§ MATERIAL FOR THIS EXERCISE:
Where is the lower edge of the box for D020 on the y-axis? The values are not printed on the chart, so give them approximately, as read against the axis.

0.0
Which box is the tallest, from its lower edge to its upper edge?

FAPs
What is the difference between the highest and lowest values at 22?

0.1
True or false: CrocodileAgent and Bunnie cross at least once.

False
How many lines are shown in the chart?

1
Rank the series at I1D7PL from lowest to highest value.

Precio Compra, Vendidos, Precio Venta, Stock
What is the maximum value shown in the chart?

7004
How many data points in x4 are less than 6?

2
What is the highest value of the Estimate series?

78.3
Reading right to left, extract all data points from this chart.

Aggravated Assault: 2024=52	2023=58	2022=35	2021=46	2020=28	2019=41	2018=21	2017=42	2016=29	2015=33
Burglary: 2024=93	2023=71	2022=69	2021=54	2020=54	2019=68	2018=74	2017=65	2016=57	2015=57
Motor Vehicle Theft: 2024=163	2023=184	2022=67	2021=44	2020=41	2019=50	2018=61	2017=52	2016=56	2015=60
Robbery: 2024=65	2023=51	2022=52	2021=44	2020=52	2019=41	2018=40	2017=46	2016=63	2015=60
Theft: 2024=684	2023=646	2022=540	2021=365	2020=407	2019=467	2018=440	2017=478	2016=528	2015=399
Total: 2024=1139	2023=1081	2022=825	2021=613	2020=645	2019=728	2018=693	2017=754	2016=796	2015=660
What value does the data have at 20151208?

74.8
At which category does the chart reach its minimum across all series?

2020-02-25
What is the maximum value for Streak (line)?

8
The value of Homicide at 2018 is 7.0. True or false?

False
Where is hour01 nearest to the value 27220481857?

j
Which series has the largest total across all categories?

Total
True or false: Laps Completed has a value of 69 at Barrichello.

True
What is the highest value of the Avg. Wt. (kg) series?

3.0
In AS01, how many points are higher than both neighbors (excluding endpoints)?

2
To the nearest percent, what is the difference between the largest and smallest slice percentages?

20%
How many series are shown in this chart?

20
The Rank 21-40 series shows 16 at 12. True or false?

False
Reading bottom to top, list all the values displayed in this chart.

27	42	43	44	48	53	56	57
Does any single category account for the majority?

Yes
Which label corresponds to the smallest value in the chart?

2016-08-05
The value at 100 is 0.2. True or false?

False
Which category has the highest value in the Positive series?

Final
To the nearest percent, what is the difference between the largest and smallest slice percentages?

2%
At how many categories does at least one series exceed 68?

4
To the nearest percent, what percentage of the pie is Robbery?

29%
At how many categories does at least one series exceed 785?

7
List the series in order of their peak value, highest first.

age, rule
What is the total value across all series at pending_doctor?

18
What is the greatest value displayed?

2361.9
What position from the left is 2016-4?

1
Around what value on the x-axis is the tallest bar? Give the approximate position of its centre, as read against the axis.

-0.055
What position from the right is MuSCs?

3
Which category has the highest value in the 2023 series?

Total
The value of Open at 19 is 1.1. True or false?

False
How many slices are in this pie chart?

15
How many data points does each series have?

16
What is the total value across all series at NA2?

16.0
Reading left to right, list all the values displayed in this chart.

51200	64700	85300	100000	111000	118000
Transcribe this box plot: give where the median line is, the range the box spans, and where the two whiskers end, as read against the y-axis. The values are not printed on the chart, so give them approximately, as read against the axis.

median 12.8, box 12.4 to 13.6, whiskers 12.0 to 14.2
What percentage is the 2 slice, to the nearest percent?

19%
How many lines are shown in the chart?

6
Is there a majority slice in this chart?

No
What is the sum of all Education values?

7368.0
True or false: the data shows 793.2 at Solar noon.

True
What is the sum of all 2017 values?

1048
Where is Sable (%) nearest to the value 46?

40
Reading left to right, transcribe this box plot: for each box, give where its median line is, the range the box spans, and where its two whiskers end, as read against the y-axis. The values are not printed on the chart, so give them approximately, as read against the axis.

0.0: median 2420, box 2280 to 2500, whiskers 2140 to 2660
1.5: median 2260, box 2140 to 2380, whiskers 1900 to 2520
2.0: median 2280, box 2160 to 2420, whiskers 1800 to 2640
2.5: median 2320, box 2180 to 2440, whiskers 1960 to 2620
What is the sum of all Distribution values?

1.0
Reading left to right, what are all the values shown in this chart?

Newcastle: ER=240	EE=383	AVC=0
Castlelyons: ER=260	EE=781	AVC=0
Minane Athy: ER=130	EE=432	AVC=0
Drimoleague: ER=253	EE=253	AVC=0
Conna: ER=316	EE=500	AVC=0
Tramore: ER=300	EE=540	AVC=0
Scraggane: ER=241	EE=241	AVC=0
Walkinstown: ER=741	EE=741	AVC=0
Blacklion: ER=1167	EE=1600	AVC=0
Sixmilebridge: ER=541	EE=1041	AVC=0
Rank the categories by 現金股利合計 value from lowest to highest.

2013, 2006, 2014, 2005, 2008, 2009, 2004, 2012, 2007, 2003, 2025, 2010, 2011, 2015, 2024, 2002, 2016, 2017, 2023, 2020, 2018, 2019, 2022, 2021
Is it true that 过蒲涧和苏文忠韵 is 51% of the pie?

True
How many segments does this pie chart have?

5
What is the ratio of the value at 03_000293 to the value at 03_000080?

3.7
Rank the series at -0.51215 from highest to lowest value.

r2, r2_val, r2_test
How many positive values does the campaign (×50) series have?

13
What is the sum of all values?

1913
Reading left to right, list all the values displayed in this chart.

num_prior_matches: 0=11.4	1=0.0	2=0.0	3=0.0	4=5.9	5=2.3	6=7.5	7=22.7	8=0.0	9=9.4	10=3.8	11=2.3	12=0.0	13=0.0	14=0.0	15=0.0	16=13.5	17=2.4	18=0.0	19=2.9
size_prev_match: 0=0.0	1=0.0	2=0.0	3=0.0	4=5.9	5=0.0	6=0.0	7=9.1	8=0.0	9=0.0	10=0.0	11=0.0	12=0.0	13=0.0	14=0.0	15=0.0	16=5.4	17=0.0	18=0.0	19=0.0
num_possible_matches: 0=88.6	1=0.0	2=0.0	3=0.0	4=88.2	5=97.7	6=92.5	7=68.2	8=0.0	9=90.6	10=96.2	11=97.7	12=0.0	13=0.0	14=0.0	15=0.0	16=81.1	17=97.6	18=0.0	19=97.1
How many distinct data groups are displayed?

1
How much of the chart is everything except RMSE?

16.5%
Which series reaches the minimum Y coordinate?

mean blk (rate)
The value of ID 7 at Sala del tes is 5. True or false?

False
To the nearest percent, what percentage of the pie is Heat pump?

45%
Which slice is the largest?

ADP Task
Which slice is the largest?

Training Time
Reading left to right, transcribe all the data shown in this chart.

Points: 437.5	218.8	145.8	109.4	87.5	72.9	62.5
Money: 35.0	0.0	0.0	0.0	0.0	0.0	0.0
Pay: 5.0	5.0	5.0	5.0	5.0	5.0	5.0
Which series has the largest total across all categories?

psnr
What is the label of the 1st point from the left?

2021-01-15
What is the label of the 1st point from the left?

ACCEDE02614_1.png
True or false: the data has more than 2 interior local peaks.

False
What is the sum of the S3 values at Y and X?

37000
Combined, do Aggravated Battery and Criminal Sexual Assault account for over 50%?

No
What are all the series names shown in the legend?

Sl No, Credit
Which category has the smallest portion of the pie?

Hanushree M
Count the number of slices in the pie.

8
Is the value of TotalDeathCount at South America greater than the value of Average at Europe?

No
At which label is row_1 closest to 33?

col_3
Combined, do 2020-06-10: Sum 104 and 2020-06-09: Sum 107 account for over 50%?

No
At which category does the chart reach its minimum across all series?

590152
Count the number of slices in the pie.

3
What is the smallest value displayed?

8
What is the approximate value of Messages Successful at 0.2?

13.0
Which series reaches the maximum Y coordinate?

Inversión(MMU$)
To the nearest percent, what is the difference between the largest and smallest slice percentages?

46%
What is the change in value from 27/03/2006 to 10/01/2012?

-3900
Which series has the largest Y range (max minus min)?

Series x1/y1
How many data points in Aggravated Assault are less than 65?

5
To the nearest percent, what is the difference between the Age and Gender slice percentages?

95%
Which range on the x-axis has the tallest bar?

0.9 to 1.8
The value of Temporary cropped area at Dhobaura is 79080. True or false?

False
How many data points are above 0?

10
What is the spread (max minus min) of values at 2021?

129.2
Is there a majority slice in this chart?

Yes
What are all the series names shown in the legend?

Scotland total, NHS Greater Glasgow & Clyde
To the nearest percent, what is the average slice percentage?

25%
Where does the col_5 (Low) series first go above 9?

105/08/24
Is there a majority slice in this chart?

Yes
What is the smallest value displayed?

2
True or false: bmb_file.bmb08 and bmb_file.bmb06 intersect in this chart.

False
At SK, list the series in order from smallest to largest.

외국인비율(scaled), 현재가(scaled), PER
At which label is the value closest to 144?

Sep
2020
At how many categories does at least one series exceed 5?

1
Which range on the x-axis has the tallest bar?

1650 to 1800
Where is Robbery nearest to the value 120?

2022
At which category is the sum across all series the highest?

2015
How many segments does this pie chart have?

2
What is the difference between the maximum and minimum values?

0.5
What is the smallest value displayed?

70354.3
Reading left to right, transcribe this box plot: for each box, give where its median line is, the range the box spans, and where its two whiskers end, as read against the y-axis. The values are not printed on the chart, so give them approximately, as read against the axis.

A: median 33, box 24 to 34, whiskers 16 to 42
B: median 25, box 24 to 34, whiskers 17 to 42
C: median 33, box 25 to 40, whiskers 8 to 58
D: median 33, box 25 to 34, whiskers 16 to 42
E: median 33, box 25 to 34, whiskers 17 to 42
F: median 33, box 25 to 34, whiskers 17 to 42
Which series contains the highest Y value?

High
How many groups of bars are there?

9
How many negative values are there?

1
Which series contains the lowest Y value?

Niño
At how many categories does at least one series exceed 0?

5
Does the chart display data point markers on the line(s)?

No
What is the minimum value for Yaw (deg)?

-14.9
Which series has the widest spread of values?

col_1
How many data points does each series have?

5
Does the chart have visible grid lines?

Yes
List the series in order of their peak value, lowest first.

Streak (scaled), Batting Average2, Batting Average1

§ GOAL OF THE EXERCISE: Count the lines in the items above that contain the string "position", matching case exactly, and give only that number.

§ EXPECTED ANSWER: 3